I'll support the other side of the argument and state that I am fine with 1gpt for roads and that I find it fun and challanging to figure out my road layouts (often in advance) and to micro my few workers.

.. neilkaz ..
 
It's all very silly if the only purpose is to stop road spamming. Just lower the ridiculous 1 gold cost per road to something tiny like 0.1. This will stop spamming without affecting game play. I loved the feeling in Civ 4 when you finally linked up that foreign civ or resource with roads after careful planning. More fun removed from the game.

I'd set it to 0.5; if it's too low you will get road spamming for strategic purposes in too many areas. I sometimes road-spam around rivers even with 1 gpt upkeep.

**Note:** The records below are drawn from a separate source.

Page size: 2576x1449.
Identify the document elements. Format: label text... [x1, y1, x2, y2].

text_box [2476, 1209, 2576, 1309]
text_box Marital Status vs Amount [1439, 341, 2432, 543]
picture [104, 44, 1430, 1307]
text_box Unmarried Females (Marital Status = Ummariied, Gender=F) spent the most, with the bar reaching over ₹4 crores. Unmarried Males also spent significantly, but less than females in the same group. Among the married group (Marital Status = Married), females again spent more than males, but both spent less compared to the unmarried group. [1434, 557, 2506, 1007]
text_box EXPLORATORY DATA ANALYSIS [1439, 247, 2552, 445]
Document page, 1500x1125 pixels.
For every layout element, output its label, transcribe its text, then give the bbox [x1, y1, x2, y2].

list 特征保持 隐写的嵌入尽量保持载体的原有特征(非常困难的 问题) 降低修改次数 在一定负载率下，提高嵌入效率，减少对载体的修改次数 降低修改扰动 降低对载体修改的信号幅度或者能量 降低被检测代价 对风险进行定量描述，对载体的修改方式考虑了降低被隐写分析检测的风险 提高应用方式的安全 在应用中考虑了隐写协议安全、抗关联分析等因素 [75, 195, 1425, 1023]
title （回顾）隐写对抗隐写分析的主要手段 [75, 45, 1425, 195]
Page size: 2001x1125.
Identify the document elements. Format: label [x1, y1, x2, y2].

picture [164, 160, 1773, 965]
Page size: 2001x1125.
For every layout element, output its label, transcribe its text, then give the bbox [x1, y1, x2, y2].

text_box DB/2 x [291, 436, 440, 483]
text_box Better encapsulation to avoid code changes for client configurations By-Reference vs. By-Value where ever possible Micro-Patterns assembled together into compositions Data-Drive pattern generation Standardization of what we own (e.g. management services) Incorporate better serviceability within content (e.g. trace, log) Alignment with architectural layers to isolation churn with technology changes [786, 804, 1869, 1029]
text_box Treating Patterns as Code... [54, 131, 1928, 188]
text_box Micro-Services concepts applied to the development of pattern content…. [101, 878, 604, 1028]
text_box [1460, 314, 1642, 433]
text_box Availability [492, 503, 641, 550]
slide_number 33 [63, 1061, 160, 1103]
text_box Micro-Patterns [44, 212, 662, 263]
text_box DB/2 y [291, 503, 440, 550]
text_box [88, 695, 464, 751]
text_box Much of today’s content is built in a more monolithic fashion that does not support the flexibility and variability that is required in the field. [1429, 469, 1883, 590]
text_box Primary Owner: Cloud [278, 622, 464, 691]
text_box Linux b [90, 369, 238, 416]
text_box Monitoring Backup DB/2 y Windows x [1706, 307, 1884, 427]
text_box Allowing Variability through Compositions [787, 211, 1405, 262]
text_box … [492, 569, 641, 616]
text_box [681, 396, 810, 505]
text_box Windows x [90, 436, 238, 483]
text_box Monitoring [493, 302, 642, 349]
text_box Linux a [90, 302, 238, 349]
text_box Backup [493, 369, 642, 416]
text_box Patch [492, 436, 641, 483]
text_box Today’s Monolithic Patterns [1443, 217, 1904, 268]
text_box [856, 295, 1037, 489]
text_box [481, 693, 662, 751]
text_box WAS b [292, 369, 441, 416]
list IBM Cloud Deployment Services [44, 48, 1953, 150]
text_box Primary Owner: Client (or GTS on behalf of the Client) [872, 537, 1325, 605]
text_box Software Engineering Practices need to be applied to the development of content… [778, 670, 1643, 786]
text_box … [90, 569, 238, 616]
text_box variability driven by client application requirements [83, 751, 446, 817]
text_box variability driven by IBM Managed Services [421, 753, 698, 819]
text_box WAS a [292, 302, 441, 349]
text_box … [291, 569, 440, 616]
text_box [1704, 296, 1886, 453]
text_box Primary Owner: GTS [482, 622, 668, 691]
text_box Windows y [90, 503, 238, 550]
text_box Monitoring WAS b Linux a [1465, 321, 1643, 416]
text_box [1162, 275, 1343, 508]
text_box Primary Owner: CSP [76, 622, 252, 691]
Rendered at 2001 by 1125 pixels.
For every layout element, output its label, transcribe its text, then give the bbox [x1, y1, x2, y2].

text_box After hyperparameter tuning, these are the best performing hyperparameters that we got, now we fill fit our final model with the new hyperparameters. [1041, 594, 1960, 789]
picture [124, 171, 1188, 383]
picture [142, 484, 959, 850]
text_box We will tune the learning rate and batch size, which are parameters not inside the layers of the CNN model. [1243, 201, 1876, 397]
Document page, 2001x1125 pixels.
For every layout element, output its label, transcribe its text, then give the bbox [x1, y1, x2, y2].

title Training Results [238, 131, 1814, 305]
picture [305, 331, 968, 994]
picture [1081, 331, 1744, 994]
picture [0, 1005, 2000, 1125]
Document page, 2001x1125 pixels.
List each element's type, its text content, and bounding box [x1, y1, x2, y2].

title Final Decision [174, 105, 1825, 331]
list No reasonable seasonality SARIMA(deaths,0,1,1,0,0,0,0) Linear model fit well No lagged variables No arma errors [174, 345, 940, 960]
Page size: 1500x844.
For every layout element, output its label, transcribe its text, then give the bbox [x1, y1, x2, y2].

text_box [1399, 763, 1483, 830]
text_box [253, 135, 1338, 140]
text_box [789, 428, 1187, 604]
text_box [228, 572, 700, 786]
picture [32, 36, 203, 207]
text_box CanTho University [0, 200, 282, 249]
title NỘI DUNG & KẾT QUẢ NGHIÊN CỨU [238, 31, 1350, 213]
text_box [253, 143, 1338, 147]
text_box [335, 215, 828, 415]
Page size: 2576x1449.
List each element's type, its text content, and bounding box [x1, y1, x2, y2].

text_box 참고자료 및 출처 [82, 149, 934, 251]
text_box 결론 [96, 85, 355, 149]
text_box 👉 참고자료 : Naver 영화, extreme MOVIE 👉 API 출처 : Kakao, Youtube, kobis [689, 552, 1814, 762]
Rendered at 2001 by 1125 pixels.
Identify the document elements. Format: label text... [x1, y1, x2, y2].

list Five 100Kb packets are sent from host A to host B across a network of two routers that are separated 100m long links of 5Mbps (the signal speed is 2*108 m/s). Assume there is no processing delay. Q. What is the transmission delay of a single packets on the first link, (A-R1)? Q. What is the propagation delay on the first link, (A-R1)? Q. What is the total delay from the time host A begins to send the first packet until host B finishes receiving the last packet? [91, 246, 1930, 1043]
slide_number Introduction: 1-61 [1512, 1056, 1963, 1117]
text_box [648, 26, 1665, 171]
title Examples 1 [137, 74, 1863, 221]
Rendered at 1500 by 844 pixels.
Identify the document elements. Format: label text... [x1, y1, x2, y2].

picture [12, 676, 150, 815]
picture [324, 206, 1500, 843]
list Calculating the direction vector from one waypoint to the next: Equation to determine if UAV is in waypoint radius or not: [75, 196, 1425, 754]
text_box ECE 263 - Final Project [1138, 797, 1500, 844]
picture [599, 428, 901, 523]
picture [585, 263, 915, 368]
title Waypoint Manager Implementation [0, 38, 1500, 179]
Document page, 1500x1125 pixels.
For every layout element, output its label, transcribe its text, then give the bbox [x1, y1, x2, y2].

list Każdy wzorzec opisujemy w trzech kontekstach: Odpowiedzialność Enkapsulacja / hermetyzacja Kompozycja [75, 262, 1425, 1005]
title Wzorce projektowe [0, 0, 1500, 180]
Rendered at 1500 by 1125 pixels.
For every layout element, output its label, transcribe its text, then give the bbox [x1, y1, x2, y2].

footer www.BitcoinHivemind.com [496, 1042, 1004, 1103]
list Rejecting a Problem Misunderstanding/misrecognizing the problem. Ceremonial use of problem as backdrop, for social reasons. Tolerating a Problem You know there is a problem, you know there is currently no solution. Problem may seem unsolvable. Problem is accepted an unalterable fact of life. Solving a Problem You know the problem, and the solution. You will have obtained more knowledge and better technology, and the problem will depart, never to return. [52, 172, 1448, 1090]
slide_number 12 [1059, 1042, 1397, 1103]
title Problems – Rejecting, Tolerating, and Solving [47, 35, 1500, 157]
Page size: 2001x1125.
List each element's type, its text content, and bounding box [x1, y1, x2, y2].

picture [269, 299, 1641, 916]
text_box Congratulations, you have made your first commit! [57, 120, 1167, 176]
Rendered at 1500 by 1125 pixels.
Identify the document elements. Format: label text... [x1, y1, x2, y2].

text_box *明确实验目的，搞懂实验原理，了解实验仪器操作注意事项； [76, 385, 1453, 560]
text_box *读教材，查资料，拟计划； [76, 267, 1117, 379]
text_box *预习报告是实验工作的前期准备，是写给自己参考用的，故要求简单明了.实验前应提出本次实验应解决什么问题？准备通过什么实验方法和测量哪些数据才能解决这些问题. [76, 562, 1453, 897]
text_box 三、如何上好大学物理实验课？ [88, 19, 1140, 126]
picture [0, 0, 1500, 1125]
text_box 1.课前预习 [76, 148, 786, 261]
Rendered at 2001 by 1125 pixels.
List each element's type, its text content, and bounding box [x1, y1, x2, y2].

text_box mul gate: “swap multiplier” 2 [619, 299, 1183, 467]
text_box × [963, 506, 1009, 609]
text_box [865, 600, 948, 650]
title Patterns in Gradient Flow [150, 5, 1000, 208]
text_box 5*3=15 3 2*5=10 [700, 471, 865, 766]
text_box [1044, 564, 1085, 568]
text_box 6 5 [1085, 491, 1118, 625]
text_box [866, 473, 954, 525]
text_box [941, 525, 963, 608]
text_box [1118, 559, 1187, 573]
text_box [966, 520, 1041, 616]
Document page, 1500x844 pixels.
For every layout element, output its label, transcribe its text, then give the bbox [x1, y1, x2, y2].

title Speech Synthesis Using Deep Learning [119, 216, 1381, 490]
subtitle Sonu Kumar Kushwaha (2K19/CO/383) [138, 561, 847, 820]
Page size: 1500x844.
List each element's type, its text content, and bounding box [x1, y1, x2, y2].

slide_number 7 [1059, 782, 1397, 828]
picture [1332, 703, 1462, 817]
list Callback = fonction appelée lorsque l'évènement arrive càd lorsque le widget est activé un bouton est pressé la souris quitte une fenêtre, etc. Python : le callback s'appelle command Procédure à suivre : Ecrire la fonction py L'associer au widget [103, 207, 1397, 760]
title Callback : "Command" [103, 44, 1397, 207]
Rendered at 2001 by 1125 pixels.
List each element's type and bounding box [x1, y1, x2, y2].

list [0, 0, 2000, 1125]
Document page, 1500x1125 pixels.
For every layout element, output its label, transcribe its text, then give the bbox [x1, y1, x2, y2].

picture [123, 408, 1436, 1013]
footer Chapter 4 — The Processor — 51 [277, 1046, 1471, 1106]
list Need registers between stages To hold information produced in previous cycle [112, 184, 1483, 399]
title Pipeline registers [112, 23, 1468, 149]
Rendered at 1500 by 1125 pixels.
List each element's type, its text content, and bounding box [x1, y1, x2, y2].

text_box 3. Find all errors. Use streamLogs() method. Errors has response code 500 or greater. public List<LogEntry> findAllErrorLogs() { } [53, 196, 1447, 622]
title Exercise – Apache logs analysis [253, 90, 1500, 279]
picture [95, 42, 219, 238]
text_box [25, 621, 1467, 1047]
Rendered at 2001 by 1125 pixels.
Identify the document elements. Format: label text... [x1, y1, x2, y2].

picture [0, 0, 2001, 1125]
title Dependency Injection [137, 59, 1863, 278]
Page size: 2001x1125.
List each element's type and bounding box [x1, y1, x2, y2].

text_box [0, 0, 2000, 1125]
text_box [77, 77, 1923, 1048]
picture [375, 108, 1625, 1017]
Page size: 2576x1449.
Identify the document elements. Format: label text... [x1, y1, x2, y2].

I agree about foreign trade routes and hooking up resources but this isn't related to road upkeep. You could require hooking up resources and civs regardless. Having to hook up resources with trade routes to the capital so they count would create some problems, though: Pillage the route and you can make your enemy get a -50% combat modifier. Of course, your enemy shouldn't even put the trade route in such a vulnerable position without a back-up route but we all know how well the AI handles such considerations.
 
The general idea of stopping roads from being placed upon every tile seems to be good. However, it seems like roads perhaps should come with somewhat greater incentives and one should not be quite as penalized for having a longer road network (because cities are further apart for example).

It would be good if some factor existed that reduced the problem with having longer road networks but did not lead to having roads on all panels/tiles. Although the costs could be lowered perhaps there could be some "rebate" style benefit. Such a benefit would heavily or entirely recoup the upkeep costs for having longer road networks without encouraging placing them on every tile.

Harbors should either provide a boost to sea panels in addition to provided trade routes or they should give sea based trade routes (which would have to be separated from land based routes).

Also, hopefully Trade Unions will become more useful if roads are improved.